= Beginning of Section =

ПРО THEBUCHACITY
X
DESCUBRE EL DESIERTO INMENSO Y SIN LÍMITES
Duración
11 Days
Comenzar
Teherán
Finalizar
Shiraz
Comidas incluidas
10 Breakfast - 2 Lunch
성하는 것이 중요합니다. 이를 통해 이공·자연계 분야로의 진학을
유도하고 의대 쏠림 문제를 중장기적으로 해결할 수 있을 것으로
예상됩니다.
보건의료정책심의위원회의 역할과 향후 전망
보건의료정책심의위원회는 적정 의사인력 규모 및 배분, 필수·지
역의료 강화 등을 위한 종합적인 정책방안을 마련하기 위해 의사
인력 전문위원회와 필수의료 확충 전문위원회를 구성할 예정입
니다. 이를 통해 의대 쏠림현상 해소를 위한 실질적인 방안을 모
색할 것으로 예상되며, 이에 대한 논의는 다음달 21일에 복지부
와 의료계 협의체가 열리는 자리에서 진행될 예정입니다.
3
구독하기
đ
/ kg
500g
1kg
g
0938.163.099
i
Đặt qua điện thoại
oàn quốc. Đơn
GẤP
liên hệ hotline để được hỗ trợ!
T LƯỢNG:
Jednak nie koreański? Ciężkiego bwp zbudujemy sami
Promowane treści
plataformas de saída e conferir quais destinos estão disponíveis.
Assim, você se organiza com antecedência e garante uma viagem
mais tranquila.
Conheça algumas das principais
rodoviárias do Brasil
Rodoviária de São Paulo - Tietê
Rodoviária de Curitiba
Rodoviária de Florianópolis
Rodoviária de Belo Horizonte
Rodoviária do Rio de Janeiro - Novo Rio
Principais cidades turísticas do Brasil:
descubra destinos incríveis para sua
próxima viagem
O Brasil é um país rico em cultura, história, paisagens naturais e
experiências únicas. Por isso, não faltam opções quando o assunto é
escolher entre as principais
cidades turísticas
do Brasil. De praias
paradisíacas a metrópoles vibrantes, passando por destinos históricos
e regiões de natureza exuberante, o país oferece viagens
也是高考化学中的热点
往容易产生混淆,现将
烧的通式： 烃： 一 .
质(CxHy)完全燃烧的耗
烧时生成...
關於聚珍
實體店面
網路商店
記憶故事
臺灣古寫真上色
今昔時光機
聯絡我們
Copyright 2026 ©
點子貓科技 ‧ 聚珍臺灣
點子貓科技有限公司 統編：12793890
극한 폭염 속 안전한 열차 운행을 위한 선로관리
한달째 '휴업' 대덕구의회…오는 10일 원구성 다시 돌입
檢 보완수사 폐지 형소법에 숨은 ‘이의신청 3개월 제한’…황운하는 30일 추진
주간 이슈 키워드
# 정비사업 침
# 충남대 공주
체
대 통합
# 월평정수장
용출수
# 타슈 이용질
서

= End of Section =

Exercise objective
Reproduce every line from each of the rows above, character for character and in the same order.

Solution below
ПРО THEBUCHACITY
X
DESCUBRE EL DESIERTO INMENSO Y SIN LÍMITES
Duración
11 Days
Comenzar
Teherán
Finalizar
Shiraz
Comidas incluidas
10 Breakfast - 2 Lunch
성하는 것이 중요합니다. 이를 통해 이공·자연계 분야로의 진학을
유도하고 의대 쏠림 문제를 중장기적으로 해결할 수 있을 것으로
예상됩니다.
보건의료정책심의위원회의 역할과 향후 전망
보건의료정책심의위원회는 적정 의사인력 규모 및 배분, 필수·지
역의료 강화 등을 위한 종합적인 정책방안을 마련하기 위해 의사
인력 전문위원회와 필수의료 확충 전문위원회를 구성할 예정입
니다. 이를 통해 의대 쏠림현상 해소를 위한 실질적인 방안을 모
색할 것으로 예상되며, 이에 대한 논의는 다음달 21일에 복지부
와 의료계 협의체가 열리는 자리에서 진행될 예정입니다.
3
구독하기
đ
/ kg
500g
1kg
g
0938.163.099
i
Đặt qua điện thoại
oàn quốc. Đơn
GẤP
liên hệ hotline để được hỗ trợ!
T LƯỢNG:
Jednak nie koreański? Ciężkiego bwp zbudujemy sami
Promowane treści
plataformas de saída e conferir quais destinos estão disponíveis.
Assim, você se organiza com antecedência e garante uma viagem
mais tranquila.
Conheça algumas das principais
rodoviárias do Brasil
Rodoviária de São Paulo - Tietê
Rodoviária de Curitiba
Rodoviária de Florianópolis
Rodoviária de Belo Horizonte
Rodoviária do Rio de Janeiro - Novo Rio
Principais cidades turísticas do Brasil:
descubra destinos incríveis para sua
próxima viagem
O Brasil é um país rico em cultura, história, paisagens naturais e
experiências únicas. Por isso, não faltam opções quando o assunto é
escolher entre as principais
cidades turísticas
do Brasil. De praias
paradisíacas a metrópoles vibrantes, passando por destinos históricos
e regiões de natureza exuberante, o país oferece viagens
也是高考化学中的热点
往容易产生混淆,现将
烧的通式： 烃： 一 .
质(CxHy)完全燃烧的耗
烧时生成...
關於聚珍
實體店面
網路商店
記憶故事
臺灣古寫真上色
今昔時光機
聯絡我們
Copyright 2026 ©
點子貓科技 ‧ 聚珍臺灣
點子貓科技有限公司 統編：12793890
극한 폭염 속 안전한 열차 운행을 위한 선로관리
한달째 '휴업' 대덕구의회…오는 10일 원구성 다시 돌입
檢 보완수사 폐지 형소법에 숨은 ‘이의신청 3개월 제한’…황운하는 30일 추진
주간 이슈 키워드
# 정비사업 침
# 충남대 공주
체
대 통합
# 월평정수장
용출수
# 타슈 이용질
서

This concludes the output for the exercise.